Além disso, o Brasil eliminou do anexo da NDC qualquer menção de zerar o desmatamento ilegal na Amazônia até 2030, como era antes previsto, e tirou do texto a parte que dizia que o país não exigia nenhum aporte externo de recursos para cumprir a redução planejada de emissões. O novo texto afirma apenas que “a partir de 2021, o Brasil demandará pelo menos US$ 10 bilhões por ano para lidar com os numerosos desafios que enfrenta”.
De fato, o ministro Ricardo Salles já afirmou que o país só reduzirá o desmatamento se começar a receber recursos. Há mais de um mês, o governo de Jair Bolsonaro vem conversando com o governo de Joe Biden e a expectativa é que um acordo entre os dois países seja anunciado na cúpula do clima convocada pelo presidente americano para os próximos dias 22 e 23.
Esta negociação “a portas fechadas” fez com que um grupo de 199 organizações da sociedade civil brasileira publicasse, na última terça-feira (6/4), uma carta ao governo americano, alertando sobre o risco que um acordo de cooperação entre os Estados Unidos e o governo Bolsonaro traz ao meio ambiente, aos direitos humanos e à democracia.
O posicionamento do Brasil em relação a suas metas nacionais no acordo climático internacional já havia provocado a manifestação contrária do setor ambientalista. No final de janeiro deste ano, uma coalizão de mais de 1.300 organizações ambientalistas entregou uma carta à ONU pedindo que o governo brasileiro fosse responsabilizado pelo retrocesso na meta nacional para o Acordo de Paris.
Na carta, a rede Climate Action Network pedia que a convenção destacasse publicamente os pontos de retrocesso na NDC apresentada pelo governo brasileiro e que a ONU apelasse ao Brasil para apresentar uma nova meta aprimorada ainda este ano, de forma a cumprir os requerimentos do Acordo de Paris.
O anúncio de metas insuficientes por parte do governo brasileiro acontece em meio a um cenário catastrófico para o meio ambiente.
Nos últimos anos, o país tem assistido a uma escalada nos índices de desmatamento e queimadas na Amazônia. Segundo números do Instituto Nacional de Pesquisas Espaciais (INPE), entre agosto de 2019 e julho de 2020 a floresta amazônica perdeu 11.088 km², o maior número em 12 anos. A cifra também é 2,8 vezes superior à meta fixada pela Política Nacional de Mudança do Clima para 2020, de 3.925 km², prevista na lei 12.187 de 2009.
-----
* [O que fazer]
• a. No texto sobre a meta climática do Brasil, quantas organizações da sociedade civil assinaram a carta enviada ao governo americano?
• b. Escreva a continuação do texto sobre a meta climática do Brasil, começando logo depois da última frase.
A listagem não entra em nada disso.

* [Dados de origem]
-----
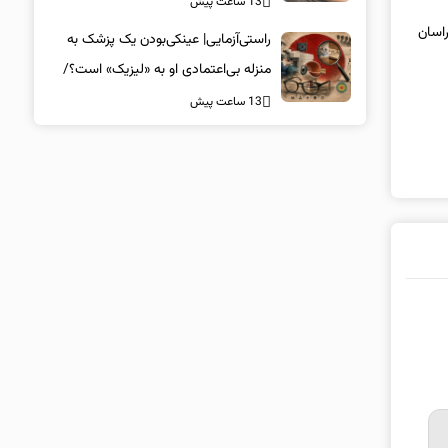
13 ساعت پیش
زار خراسان
راستی‌آزمایی| عینکی‌بودن یک پزشک به
منزله بی‌اعتمادی او به «لیزیک» است؟/
جراحان، چشم فرزندان خود را لیزیک
13 ساعت پیش
می‌کنند؟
-----
* [Respostas das tarefas]
• a. 199 organizações da sociedade civil brasileira.

• b.
E não há perspectivas de que o quadro melhore em 2021. O Projeto de Lei Orçamentária Anual (PLOA), já aprovado e esperando sanção presidencial, prevê o repasse de apenas R$ 1,72 bilhão para o Ministério do Meio Ambiente este ano, o menor valor em 21 anos, o que foi considerado por especialistas como mais uma manifestação do descaso do atual governo com a área ambiental.
Segundo o IPCC, o painel do clima da ONU, a humanidade precisa reduzir suas emissões em 45% até 2030, se quiser ter pelo menos 66% de chance de cumprir o objetivo mais ambicioso do Acordo de Paris e limitar o aquecimento global neste século em 1,5ºC em relação à média pré-industrial. Isso significa cortar 7,6% as emissões globais de todos os anos entre 2020 e 2030.
Apesar de a pandemia da Covid-19 ter dado um respiro acidental ao derrubar as emissões globais em cerca de 7%, para que estas emissões sigam em queda seria preciso que as metas nacionais tivessem um ganho brutal em ambição. Não foi o que aconteceu. Um relatório lançado no final de fevereiro pela Convenção do Clima das Nações Unidas (UNFCCC) sobre as novas metas de combate ao aquecimento global apresentadas por 48 países no ano passado, entre eles o Brasil, mostrou que o aumento de ambição no corte de emissões de carbono prometido para 2030 foi de apenas 2,8%.
A implementação das NDCs atualmente sobre a mesa nos levaria a um mundo 3ºC mais quente, com o Brasil sendo um grande responsável por este cenário.